La machine qui est rattachée à un tube planté dans mon bras fait bip pour me montrer qu’elle est bien en vie. Y’a des gens qui viennent me piquer avec des aiguilles à des intervalles qui me semblent aléatoires. Parfois, ils me prennent du sang et parfois, ils m’injectent un anticoagulant, probablement pour que l’autre bande puisse continuer à collecter encore du sang de mes veines. Si ces femmes n’étaient pas si gentilles​, je pourrais m’imaginer qu’il existe un complot dans tout ça.

Le docteur, suivi de son étudiant qui, lui aussi, bip de motivation, vient rapidement me dire qu’on devrait être bons pour notre rendez-vous de demain. Enfin, une «date» avec un docteur. Dommage que ce soit pour me «blaster» des pierres dans un organe dont je ne connaissais pas l’existence avant d’atterrir ici. Il met une feuille de papier à côté de ma figure pour montrer à l’étudiant qu’effectivement, je commence à jaunir. L’étudiant hoche de la tête avec l’enthousiasme d’un «nerd» qui tripe à voir un concept théorique devenir une réalité observable.

Le plus «weird» dans tout ça? Le monde me parle en français et ça leur semble normal. En plus, le personnel de cet hôpital est surtout bilingue, alors je n’ai même pas besoin de me gêner pour parler mon mélange de langues. J’ai même appris quelques mots de plus.

Vésicule biliaire, nom féminin. Définition: organe traître duquel je vais me séparer avec joie à la première occasion.

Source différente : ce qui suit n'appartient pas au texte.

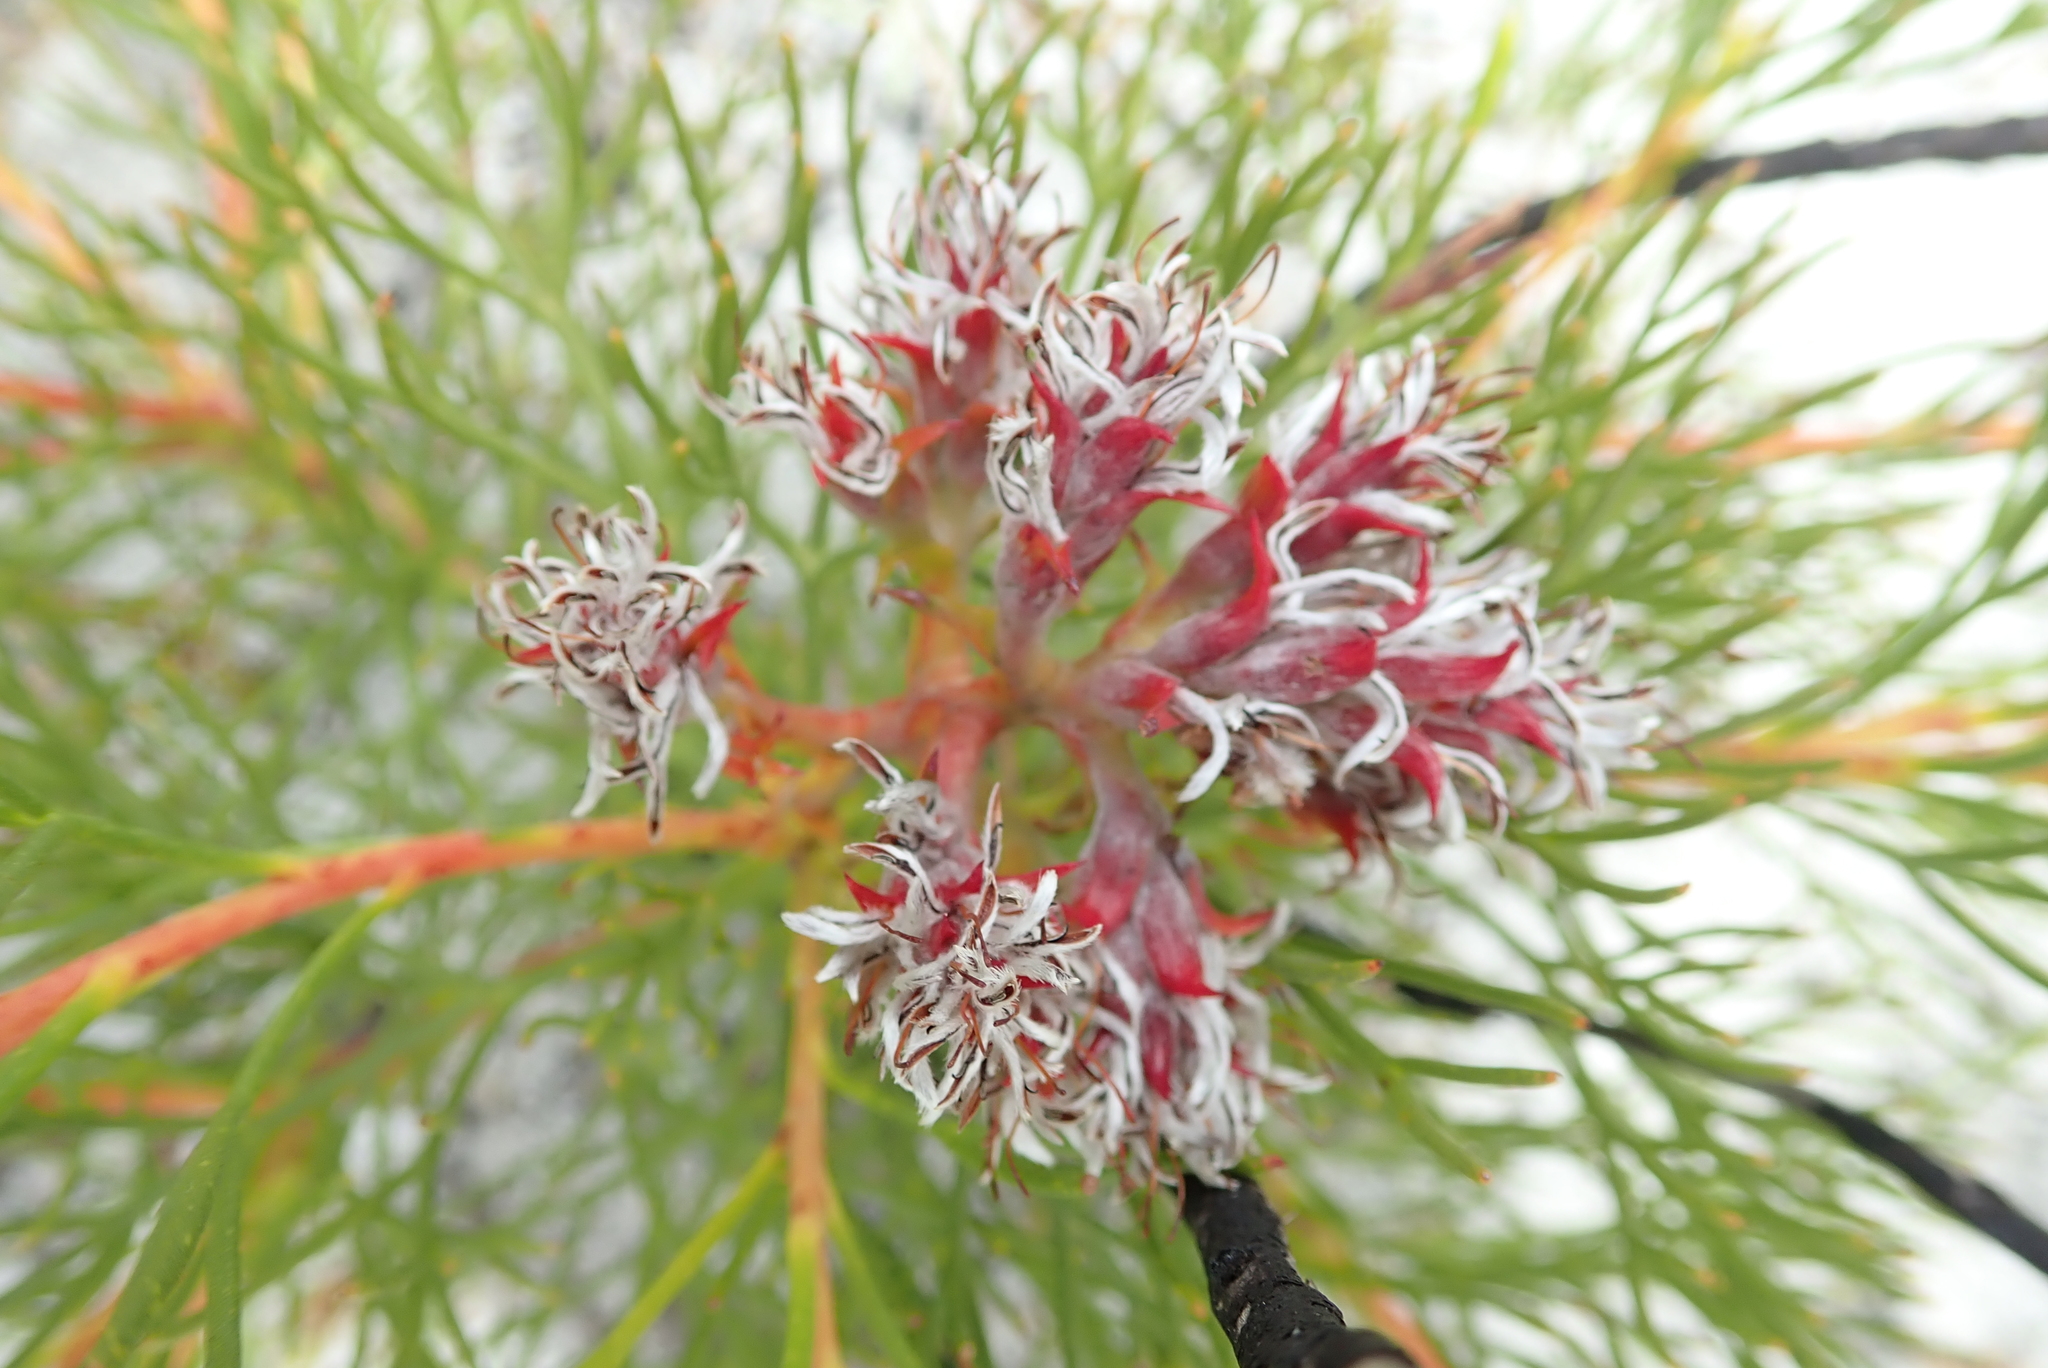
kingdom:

Ma coloc temporaire est anglophone/allophone. Les mêmes infirmières qui me piquent dans ma langue l’aident en anglais. Elle ne comprend pas les histoires d’une fin de semaine folle que me relatent mes amis et moi je ne comprends pas la langue des émissions de télé qu’elle regarde de son bord du rideau. Ça me semble être un équilibre linguistique parfaitement équitable.

Ce sont peut-être les médicaments ou le fait d’être prise dans une jaquette aussi laide pour une éternité, mais je me sens philosophe et je me dis que c’est ça le vrai but de nos luttes linguistiques: simplement cohabiter.

La machine ne semble pas s’en soucier. Son son est universel: Bip.